'I never became disillusioned with rugby,' insists Wade as he gears up for NFL
If his life had taken a different path, Christian Wade would currently be ensconced with the England rugby union squad, fine-tuning his preparations for their World Cup warm-up matches. As it is, he is about to make his competitive debut in the National Football League as a Buffalo Bills running back and return specialist.
Eight months ago, at the age of 27, Wade called time on a prolific rugby career. Only two men could boast more than his haul of 82 Premiership tries, but there were no ties to Eddie Jones's national set-up and he held ambitions further afield. A place on the NFL's International Player Programme beckoned, and so his focus is on the Bills' forthcoming pre-season rather than Japan.
"I never became disillusioned with rugby," says Wade, as evasive and exciting a runner as English rugby has seen in the past decade. "For me, it was all about my own personal goals and what I wanted to achieve as an athlete.
"I wasn't going to be able to develop as an athlete more than I already had done, so I wanted to explore other options. Those were inside of rugby first of all. I looked at Japan, at Australia and France, where I could have potentially earned some more money. It would have been a new culture, a new team. I'd been at Wasps my whole career."
Uproot Christian Scotland-Williamson's move from Worcester Warriors to the Pittsburgh Steelers also demonstrates how promising rugby players will uproot to pursue an NFL opportunity. One of Wade's class-mates at a boot camp in Florida was former rugby league star Valentine Holmes, who had 13 Australia caps and had made a handful of State of Origin appearances for Queensland.

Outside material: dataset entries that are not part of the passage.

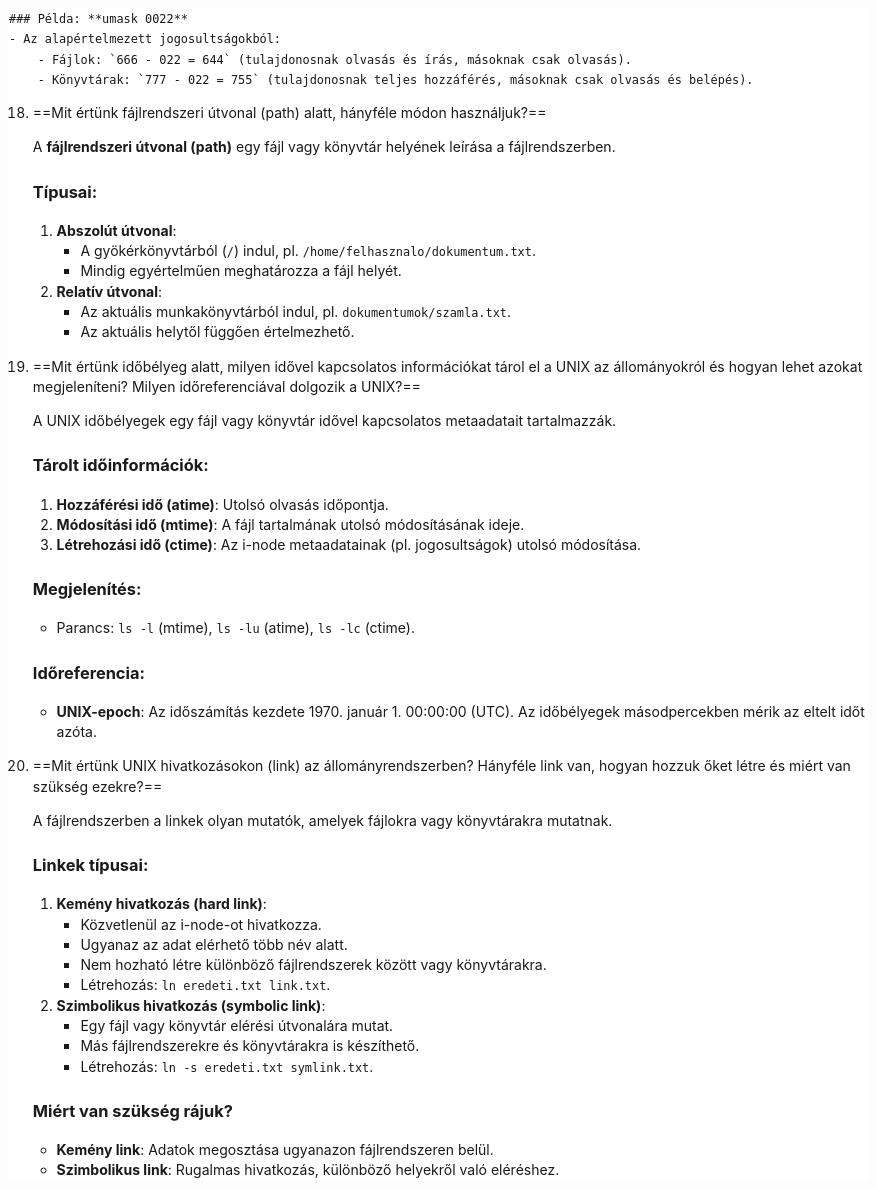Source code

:     ### Példa: **umask 0022**
	- Az alapértelmezett jogosultságokból:
	    - Fájlok: `666 - 022 = 644` (tulajdonosnak olvasás és írás, másoknak csak olvasás).
	    - Könyvtárak: `777 - 022 = 755` (tulajdonosnak teljes hozzáférés, másoknak csak olvasás és belépés).

18. ==Mit értünk fájlrendszeri útvonal (path) alatt, hányféle módon használjuk?==
    
    A **fájlrendszeri útvonal (path)** egy fájl vagy könyvtár helyének leírása a fájlrendszerben.
    
    ### Típusai:
	1. **Abszolút útvonal**:
	    - A gyökérkönyvtárból (`/`) indul, pl. `/home/felhasznalo/dokumentum.txt`.
	    - Mindig egyértelműen meghatározza a fájl helyét.
	2. **Relatív útvonal**:
	    - Az aktuális munkakönyvtárból indul, pl. `dokumentumok/szamla.txt`.
	    - Az aktuális helytől függően értelmezhető.

19. ==Mit értünk időbélyeg alatt, milyen idővel kapcsolatos információkat tárol el a UNIX az állományokról és hogyan lehet azokat megjeleníteni? Milyen időreferenciával dolgozik a UNIX?==
    
    A UNIX időbélyegek egy fájl vagy könyvtár idővel kapcsolatos metaadatait tartalmazzák.

    ### Tárolt időinformációk:
	1. **Hozzáférési idő (atime)**: Utolsó olvasás időpontja.
	2. **Módosítási idő (mtime)**: A fájl tartalmának utolsó módosításának ideje.
	3. **Létrehozási idő (ctime)**: Az i-node metaadatainak (pl. jogosultságok) utolsó módosítása.

    ### Megjelenítés:
	- Parancs: `ls -l` (mtime), `ls -lu` (atime), `ls -lc` (ctime).

    ### Időreferencia:
	- **UNIX-epoch**: Az időszámítás kezdete 1970. január 1. 00:00:00 (UTC). Az időbélyegek másodpercekben mérik az eltelt időt azóta.

20. ==Mit értünk UNIX hivatkozásokon (link) az állományrendszerben? Hányféle link van, hogyan hozzuk őket létre és miért van szükség ezekre?==
    
    A fájlrendszerben a linkek olyan mutatók, amelyek fájlokra vagy könyvtárakra mutatnak.

    ### Linkek típusai:
	1. **Kemény hivatkozás (hard link)**:
	    - Közvetlenül az i-node-ot hivatkozza.
	    - Ugyanaz az adat elérhető több név alatt.
	    - Nem hozható létre különböző fájlrendszerek között vagy könyvtárakra.
	    - Létrehozás: `ln eredeti.txt link.txt`.
	2. **Szimbolikus hivatkozás (symbolic link)**:
	    - Egy fájl vagy könyvtár elérési útvonalára mutat.
	    - Más fájlrendszerekre és könyvtárakra is készíthető.
	    - Létrehozás: `ln -s eredeti.txt symlink.txt`.

    ### Miért van szükség rájuk?
	- **Kemény link**: Adatok megosztása ugyanazon fájlrendszeren belül.
	- **Szimbolikus link**: Rugalmas hivatkozás, különböző helyekről való eléréshez.
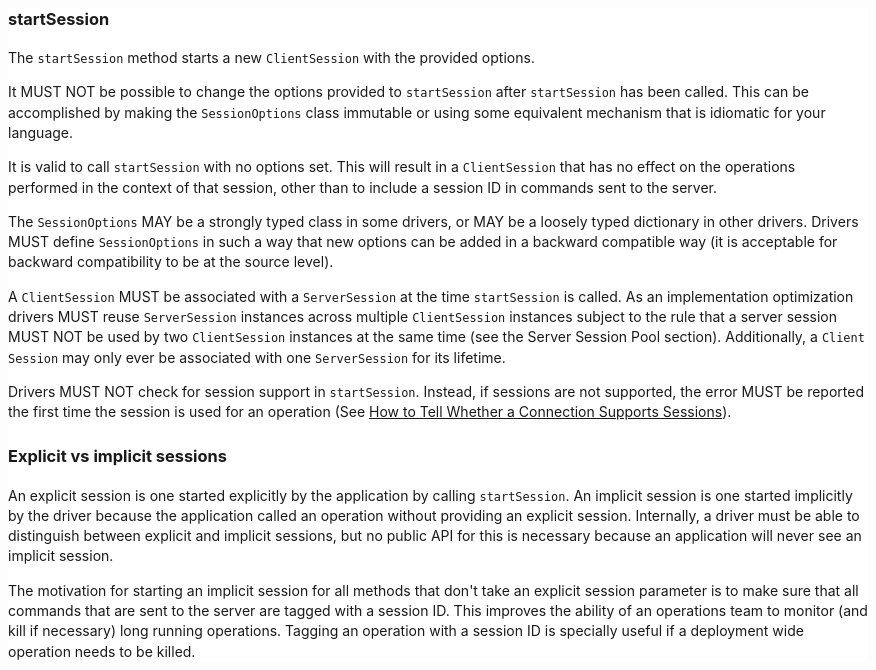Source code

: ### startSession

The `startSession` method starts a new `ClientSession` with the provided options.

It MUST NOT be possible to change the options provided to `startSession` after `startSession` has been called. This can
be accomplished by making the `SessionOptions` class immutable or using some equivalent mechanism that is idiomatic for
your language.

It is valid to call `startSession` with no options set. This will result in a `ClientSession` that has no effect on the
operations performed in the context of that session, other than to include a session ID in commands sent to the server.

The `SessionOptions` MAY be a strongly typed class in some drivers, or MAY be a loosely typed dictionary in other
drivers. Drivers MUST define `SessionOptions` in such a way that new options can be added in a backward compatible way
(it is acceptable for backward compatibility to be at the source level).

A `ClientSession` MUST be associated with a `ServerSession` at the time `startSession` is called. As an implementation
optimization drivers MUST reuse `ServerSession` instances across multiple `ClientSession` instances subject to the rule
that a server session MUST NOT be used by two `ClientSession` instances at the same time (see the Server Session Pool
section). Additionally, a `ClientSession` may only ever be associated with one `ServerSession` for its lifetime.

Drivers MUST NOT check for session support in `startSession`. Instead, if sessions are not supported, the error MUST be
reported the first time the session is used for an operation (See
[How to Tell Whether a Connection Supports Sessions](#how-to-tell-whether-a-connection-supports-sessions)).

### Explicit vs implicit sessions

An explicit session is one started explicitly by the application by calling `startSession`. An implicit session is one
started implicitly by the driver because the application called an operation without providing an explicit session.
Internally, a driver must be able to distinguish between explicit and implicit sessions, but no public API for this is
necessary because an application will never see an implicit session.

The motivation for starting an implicit session for all methods that don't take an explicit session parameter is to make
sure that all commands that are sent to the server are tagged with a session ID. This improves the ability of an
operations team to monitor (and kill if necessary) long running operations. Tagging an operation with a session ID is
specially useful if a deployment wide operation needs to be killed.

Holmes, another example of the International Player Programme's allure, has been assigned to the New York Jets. He is attempting to crack the same roles as Wade, who believes his new sport, and a purely offensive focus, suits him.
"In the game of rugby, you have to be able to run for a long period of time," he says. "You have to sprint when you need to sprint, to make tackles. There's a certain type of athlete you need to be.
"In the NFL, speed and power is pretty much all that is required. I've put on size now - I weigh 198lb - and I've increased my power. I'm just as fast, and I'm keen to keep increasing that. Those are some physiological changes. On the mental side, I'm having to learn, to install so many plays. I'm working my brain in a way I've probably never worked it."
The transition has not been straightforward. Wade, an instinctively laid-back, engaging character, admits that a slow process of appreciating and implementing American football's intricacies, without any prior grounding in the sport, has made "every day a tough day". He has been studying a vast playbook, adapting to pads and helmets and honing his ability to weave between blockers. That is before you account for practical concerns, such as giving up an annual wage of more than £200,000.
"I left my team-mates and the team I've known since the age of 15," he says. "I went from a really good salary to no salary. When I left rugby, I didn't have an income. I was using savings, trying to earn extra bits here and there, asking my parents to help out.
"I went into a camp with the Bills, where you get paid by week, a small amount to keep you going. These are the sacrifices I've incurred making this move. I haven't left rugby for a glamorous lifestyle. It's not about the money."
Wade reports on July 22 to the Bills' training camp, where he will strive to make a 53-man franchise roster. Playing in a full NFL match would be a big achievement for a late starter, regardless of his athletic gifts. A special team slot, in which he can replicate the electric kick-returns of his rugby days, may be the best window to impress.
During a fortnight-long visit to the UK, Wade has checked into Tottenham Stadium - venue for two NFL games later this year - to witness the final try-outs for the NFL Academy's first intake. From September, the academy will allow 16- to 18-year-olds to combine their education with American football training. The initiative should provide a route for teenagers to win places at US colleges and arrive with a strong grounding in gridiron.
Four years ago, Wade was omitted from Stuart Lancaster's 50-man Rugby World Cup training squad. A week later, he responded with three tries as an England XV thrashed the Barbarians 73-12. That seemed to sum up his misfortune in terms of international selection. Yet, asked to compare his outlook in the summer of 2015 with this next adventure, he dwells on the positive.
"I scored a hat-trick and we terrorised the Barbarians," Wade recalls. "Now I'm in the best shape of my life, about to go into a camp with the Buffalo Bills in the NFL. I'm on the same level of excitement. This time it's an anxious excitement. I'm not sure what is in store for me, but I'm going to have a good time."